Bonino thinks the campaign against Lambert
ignores the specific context in which Lambert acted and the morass of moral ambiguities inherent in covert policing.
Even in that world, Lambert and the SDS were exceptionally corrupt and depraved. The way he and his charges behaved was, in the words of people with a higher level of policing authority than Lambert ever achieved, 'grossly unprofessional' and an 'abject failure'.
He did not merely make a personal mistake but developed a methodology using tactics that have shocked the public and been unequivocally slammed by senior police officers. Under his management, that methodology was emulated by those he was in charge of.
This is neither intrinsic to covert policing as Bonino asserts, nor is it the 'extremely rich experience in professional practice' that London Metropolitan University's spokesperson claims.
WHAT MORE DO YOU NEED? IT MAY BE COMING SOON
The question should really be approached from the other side - if all this is not enough to render him unfit to teach in this field, what is?
Unlike someone contrite, he has not readily admitted his wrongdoings until they have been revealed by others. This is the measure of the man today.

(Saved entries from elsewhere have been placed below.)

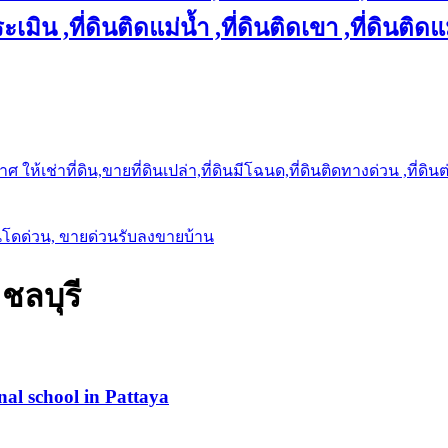
เมิน ,ที่ดินติดแม่น้ำ ,ที่ดินติดเขา ,ที่ดินติดแ
ให้เช่าที่ดิน,ขายที่ดินเปล่า,ที่ดินมีโฉนด,ที่ดินติดทางด่วน ,ที่ดิน
นโดด่วน, ขายด่วนรับลงขายบ้าน
ชลบุรี
onal school in Pattaya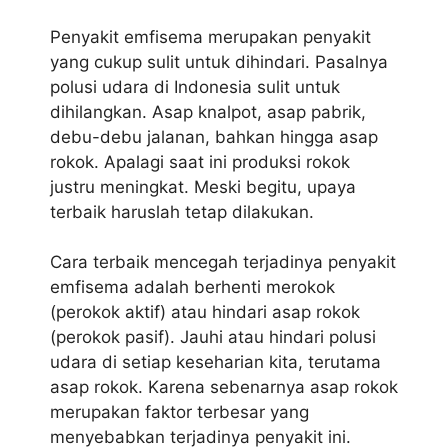
Penyakit emfisema merupakan penyakit
yang cukup sulit untuk dihindari. Pasalnya
polusi udara di Indonesia sulit untuk
dihilangkan. Asap knalpot, asap pabrik,
debu-debu jalanan, bahkan hingga asap
rokok. Apalagi saat ini produksi rokok
justru meningkat. Meski begitu, upaya
terbaik haruslah tetap dilakukan.
Cara terbaik mencegah terjadinya penyakit
emfisema adalah berhenti merokok
(perokok aktif) atau hindari asap rokok
(perokok pasif). Jauhi atau hindari polusi
udara di setiap keseharian kita, terutama
asap rokok. Karena sebenarnya asap rokok
merupakan faktor terbesar yang
menyebabkan terjadinya penyakit ini.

Even after he was exposed he did not make contact with his activist ex-partner and their son despite knowing of the risk to the child's health from a genetic condition. Instead she found out the truth by seeing it in a newspaper in 2012. She has said that, had she not done so, Lambert would have taken the secret to his grave.
So one wonders what else the range of ongoing official inquiries, criminal investigations and court cases will add to the already appalling list.